Короткая задача 1 :: Выведи все строки с данными разметки в виде JSON-списка строковых значений, по одному на каждую строку, а пустые строки пропусти.

А затем послевоенные голодные годы, женитьба, нужда.
Многие отмечают, что он прекрасно знал и чувствовал оркестр. Причина и в том, что после войны он работал корректором в комбинате музыкального фонда. Через его руки, нота к ноте, прошло множество самых замечательных партитур. Он стал прекрасным оркестровщиком. Наши классики приглашали его наперебой. Позже, когда он начал писать песни сам, они этим были даже как бы слегка обижены, задеты.
Но на одни оркестровки не проживешь. И по вечерам он играл в оркестрах. Главным образом в ресторанах.
Я тогда, в сорок девятом — в пятидесятом, ухаживал за своей будущей женой, и мы облюбовали ресторан «Нева» — на Пушкинской улице, рядом с проездом Художественного.
Узкий длинный зал, небольшие столики, оркестрик. Там играл в ту пору Ян. Каюсь, я его не запомнил.
Но запомнил трех корифеев, Яншина, Грибова и Станицы — на, заходивших перед спектаклем принять допинг, — вряд ли по системе Станиславского.
Другой бы рассказал, я бы, может, не поверил, но сам видел, и Ян потом подтвердил, а главное, впоследствии — и один из столпов. Он объяснил мне предельно просто: репертуар был такой, что без этого играть было бы невозможно.
Это, как говорится, к слову.
Его житье — бытье вместе с женой Наташей и дочкой Ниной проистекало тогда в крохотной комнатенке огромной коммунальной квартиры. Уезжая оттуда, они потом взяли с собой только портрет Бетховена и старинную черную куклу — пупса. Рояль был не свой — прокатный. А теснота чудовищная.
Однако в этой комнатушке на Трубной любили бывать многие известные тогда люди: первые космонавты, кинорежиссеры, артисты. Не раз появлялся там и мой друг Марк Бернес, с которым я познакомил и свел Яна. То есть они и раньше были знакомы, но так: «Привет!» — «Привет!» — а тут сблизились, что имело и немалые художественные последствия.

[Данные разметки макета]
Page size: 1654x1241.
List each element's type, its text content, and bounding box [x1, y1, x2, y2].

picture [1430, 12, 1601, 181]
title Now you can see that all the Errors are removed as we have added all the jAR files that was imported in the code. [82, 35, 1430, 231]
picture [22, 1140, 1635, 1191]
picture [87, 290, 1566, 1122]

Короткая задача 2 :: Напечатай полностью текст о Яне без каких-либо изменений.

Письменное решение 1 ::
[
  "Page size: 1654x1241.",
  "List each element's type, its text content, and bounding box [x1, y1, x2, y2].",
  "picture [1430, 12, 1601, 181]",
  "title Now you can see that all the Errors are removed as we have added all the jAR files that was imported in the code. [82, 35, 1430, 231]",
  "picture [22, 1140, 1635, 1191]",
  "picture [87, 290, 1566, 1122]"
]

Письменное решение 2 ::
А затем послевоенные голодные годы, женитьба, нужда.
Многие отмечают, что он прекрасно знал и чувствовал оркестр. Причина и в том, что после войны он работал корректором в комбинате музыкального фонда. Через его руки, нота к ноте, прошло множество самых замечательных партитур. Он стал прекрасным оркестровщиком. Наши классики приглашали его наперебой. Позже, когда он начал писать песни сам, они этим были даже как бы слегка обижены, задеты.
Но на одни оркестровки не проживешь. И по вечерам он играл в оркестрах. Главным образом в ресторанах.
Я тогда, в сорок девятом — в пятидесятом, ухаживал за своей будущей женой, и мы облюбовали ресторан «Нева» — на Пушкинской улице, рядом с проездом Художественного.
Узкий длинный зал, небольшие столики, оркестрик. Там играл в ту пору Ян. Каюсь, я его не запомнил.
Но запомнил трех корифеев, Яншина, Грибова и Станицы — на, заходивших перед спектаклем принять допинг, — вряд ли по системе Станиславского.
Другой бы рассказал, я бы, может, не поверил, но сам видел, и Ян потом подтвердил, а главное, впоследствии — и один из столпов. Он объяснил мне предельно просто: репертуар был такой, что без этого играть было бы невозможно.
Это, как говорится, к слову.
Его житье — бытье вместе с женой Наташей и дочкой Ниной проистекало тогда в крохотной комнатенке огромной коммунальной квартиры. Уезжая оттуда, они потом взяли с собой только портрет Бетховена и старинную черную куклу — пупса. Рояль был не свой — прокатный. А теснота чудовищная.
Однако в этой комнатушке на Трубной любили бывать многие известные тогда люди: первые космонавты, кинорежиссеры, артисты. Не раз появлялся там и мой друг Марк Бернес, с которым я познакомил и свел Яна. То есть они и раньше были знакомы, но так: «Привет!» — «Привет!» — а тут сблизились, что имело и немалые художественные последствия.